Some thoughts regarding Madalyn’s question.
(1) As long as the status quo is maintained, that is, as long as Congress and the Fed continue to enable the ponzi-like scheme being run by the mega banks, those banks will remain fat and happy, the American economy (which is running on borrowed money and borrowed time) will keep running, the worldwide foreign exchange market will continue to barrel along at a frantic pace, and our little corner of that market will continue to provide us (small, retail traders) with the gambling opportunities we crave.
(2) I’ve come to believe that too-big-to-fail status is coveted by the banks. Once they achieve that status, they are virtually untouchable. Lawmakers and regulators fear the consequences of cracking down on the mega banks, and turn a blind eye to the criminality of those banks. In fact, they vigorously support the banks’ ponzi scheme, out of fear of what would likely happen if they fail to provide the mega banks with all the funds they can use (and misuse). The government’s fear of a systemic meltdown guarantees the continued success of the too-big-to-fail banks.
(3) Retail forex traders, who generally aren’t known for having a death-wish, can enjoy this ride for as long as it lasts — all the while knowing that it can’t last forever. Of course, we all hope it will last until after we have made our money in this market. And, in a sense, that makes us complicit in this racket the banks are running with their stock-buyback frenzy.
(4) Three of the four banks mentioned by name in the first paragraph of the Wall Street on Parade article are among the 10 biggest providers of liquidity to the foreign exchange market. JP Morgan, Citi, and Goldman Sachs are numbers 1, 3, and 10, respectively, on the latest LIST of top liquidity providers in the interbank network.
If a too-big-to-fail bank actually failed, and if that actually triggered a systemic failure of the banking system, the entire top tier of banks (the entire top of the forex food-chain, as I like to call it) could seize up. This hasn’t happened since the Great Depression in the 1930’s, long before the electronically-traded forex market, as we know it, even existed. So, guessing how things would play out is a dicey proposition.
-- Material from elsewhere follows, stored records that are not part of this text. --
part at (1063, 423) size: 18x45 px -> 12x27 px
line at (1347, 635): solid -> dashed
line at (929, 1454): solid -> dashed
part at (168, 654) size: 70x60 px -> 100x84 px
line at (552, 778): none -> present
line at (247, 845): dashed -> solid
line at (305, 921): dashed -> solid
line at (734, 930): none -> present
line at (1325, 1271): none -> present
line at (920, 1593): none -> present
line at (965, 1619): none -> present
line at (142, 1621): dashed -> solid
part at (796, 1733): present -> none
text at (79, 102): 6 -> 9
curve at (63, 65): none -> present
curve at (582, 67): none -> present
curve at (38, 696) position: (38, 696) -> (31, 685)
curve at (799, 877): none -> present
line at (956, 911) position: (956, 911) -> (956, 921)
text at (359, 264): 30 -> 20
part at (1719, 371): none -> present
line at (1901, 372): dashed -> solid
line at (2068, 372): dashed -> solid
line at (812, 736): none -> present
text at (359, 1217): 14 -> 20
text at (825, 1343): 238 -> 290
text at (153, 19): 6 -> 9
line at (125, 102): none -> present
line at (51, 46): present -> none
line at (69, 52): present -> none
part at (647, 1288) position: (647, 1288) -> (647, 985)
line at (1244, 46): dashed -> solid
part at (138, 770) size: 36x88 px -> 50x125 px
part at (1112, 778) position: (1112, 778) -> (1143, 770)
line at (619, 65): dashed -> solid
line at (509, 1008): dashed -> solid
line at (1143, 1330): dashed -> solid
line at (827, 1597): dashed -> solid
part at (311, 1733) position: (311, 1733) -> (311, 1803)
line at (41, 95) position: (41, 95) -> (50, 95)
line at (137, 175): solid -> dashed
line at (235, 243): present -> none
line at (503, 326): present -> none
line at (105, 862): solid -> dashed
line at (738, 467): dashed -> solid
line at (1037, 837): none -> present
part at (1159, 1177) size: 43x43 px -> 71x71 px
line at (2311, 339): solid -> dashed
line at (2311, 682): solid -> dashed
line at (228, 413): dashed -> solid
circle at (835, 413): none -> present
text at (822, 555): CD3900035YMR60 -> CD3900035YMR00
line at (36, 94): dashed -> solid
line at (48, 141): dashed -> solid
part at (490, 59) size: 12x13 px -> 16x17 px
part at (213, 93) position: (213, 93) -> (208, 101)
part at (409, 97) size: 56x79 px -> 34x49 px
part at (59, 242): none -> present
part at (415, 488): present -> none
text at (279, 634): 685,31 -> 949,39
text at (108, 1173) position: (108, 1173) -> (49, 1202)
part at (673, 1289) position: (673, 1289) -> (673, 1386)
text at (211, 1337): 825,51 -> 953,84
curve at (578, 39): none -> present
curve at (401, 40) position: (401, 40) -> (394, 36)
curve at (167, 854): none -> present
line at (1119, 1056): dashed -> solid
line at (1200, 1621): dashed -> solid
(5) My guess is that total chaos could prevail in the currency market for some period of time after a systemic meltdown, with prices either spiking in both directions, or simply unavailable. Trading accounts would be wiped out, and brokers would be wiped out.
(6) Yet, after the chaos of a systemic meltdown had run it course, the relative values of the world’s major currencies might not have changed much, at all. Relative values are what we trade, after all — there are no “intrinsic” values in the currency market. So, if the economies of the industrialized countries all crashed at the same time, then after the dust had settled, the major pairs and the major crosses might have roughly the same prices as prior to the crash.
(7) How long it would take before an organized, efficient, and tradeable market for currencies could exist again, after such a crash, and whether a re-born forex market would be available to small, retail customers — these are hypothetical questions for Happy Hour (after everyone has had several drinks).
(8) If a too-big-to-fail bank were on the brink of failure, threatening to bring down the whole house of cards, and if the government then stepped in with extraordinary measures to prop up that bank, we might have a replay of the Financial Crisis of 2007-2008. In that case, the history of the forex market during that prior crisis might serve as an indicator of what to expect during a “Financial Crisis 2.0”.
It’s worth a look at our charts for the period of the 07-08 Financial Crisis, with an eye on the timeline of events (Bear Stearns, Lehman Brothers, AIG, and others).
History repeats, but it never repeats exactly. So, another threatened collapse of the financial system, if narrowly averted, might be similar to what took place in 2007-2008, yet produce very different results in the currency market.